The reality is many do not think twice about these important issues after a separation or divorce. Dobinson Davey Clifford Simpson recommends you do so, especially if you no longer want to provide for your former spouse in the event of your death.
Here are answers to commonly asked questions. However, they’re no substitute for legal advice tailored to your own circumstances.
My wife and I are separated and we have mutual wills. Should I change my will?
Yes, if you no longer want to provide for your wife in the event of your death.
My wife and I are in the process of divorcing and I have not changed my mutual will.
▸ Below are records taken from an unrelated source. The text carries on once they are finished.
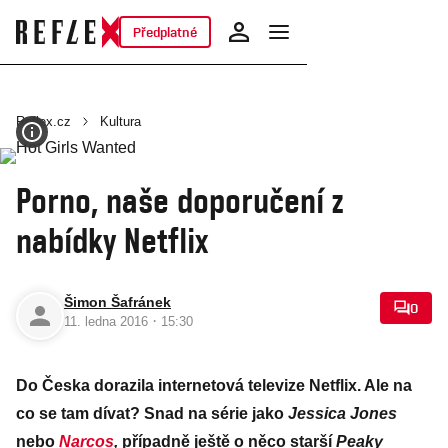
Předplatné
Reflex.cz
Kultura
Porno, naše doporučení z
nabídky Netflix
Šimon Šafránek
0
·
11. ledna 2016
15:30
Do Česka dorazila internetová televize Netflix. Ale na
co se tam dívat? Snad na série jako
Jessica Jones
nebo
Narcos
,
případně ještě o něco starší
Peaky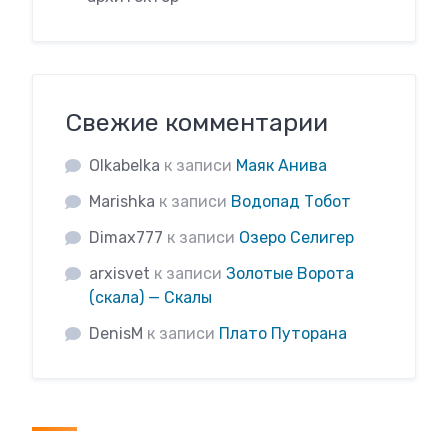
Свежие комментарии
Olkabelka
к записи
Маяк Анива
Marishka
к записи
Водопад Тобот
Dimax777
к записи
Озеро Селигер
arxisvet
к записи
Золотые Ворота
(скала) — Скалы
DenisM
к записи
Плато Путорана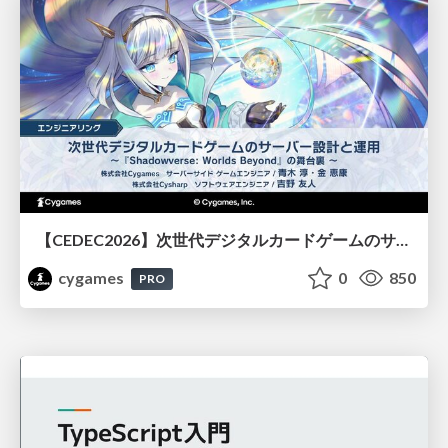
【CEDEC2026】次世代デジタルカードゲームのサーバー設計と運用 〜『Shadowverse: Worlds Beyond』の舞台裏～
cygames
0
850
PRO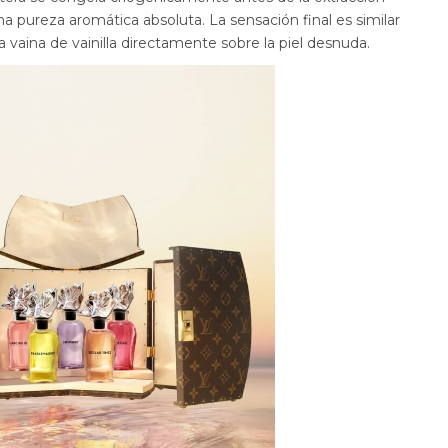
 pureza aromática absoluta. La sensación final es similar
na vaina de vainilla directamente sobre la piel desnuda.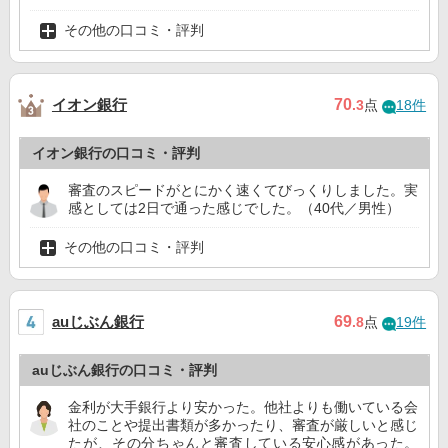
その他の口コミ・評判
イオン銀行
70
.3
点
18件
イオン銀行の口コミ・評判
審査のスピードがとにかく速くてびっくりしました。実
感としては2日で通った感じでした。（40代／男性）
その他の口コミ・評判
auじぶん銀行
69
.8
点
19件
auじぶん銀行の口コミ・評判
金利が大手銀行より安かった。他社よりも働いている会
社のことや提出書類が多かったり、審査が厳しいと感じ
たが、その分ちゃんと審査している安心感があった。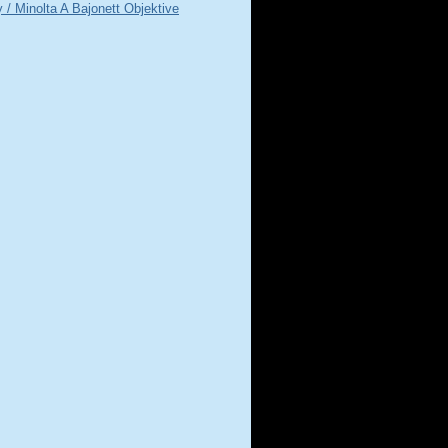
 / Minolta A Bajonett Objektive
What should I do?
Under the ACT Wills Act any beneficial gift under a will to a married spouse is automatically revoked upon divorce, unless the Supreme Court is satisfied that this was not the intention of the testator (person who made the will).
What about the family home?
Most married couples hold the family home as joint tenants—when one spouse dies the surviving spouse takes ownership of the property regardless of what is in the will.
Before dealing (through transfer or sale) with the family home as part of final property orders or a binding financial agreement you can change the joint tenancy arrangements, however you should obtain legal advice. Separated couples holding assets as tenants in common may name which beneficiary or beneficiaries their individual assets pass to in the event of death.
I am separated and still have insurance policies/superannuation funds naming my spouse as beneficiary—what should I do?
Contact your insurance provider to remove your spouse as beneficiary if you don’t want him/her to benefit. Superannuation funds, however, can be different because they usually depend on the terms of the Trust Deed. In limited cases you cannot stop your spouse from receiving a benefit should you die.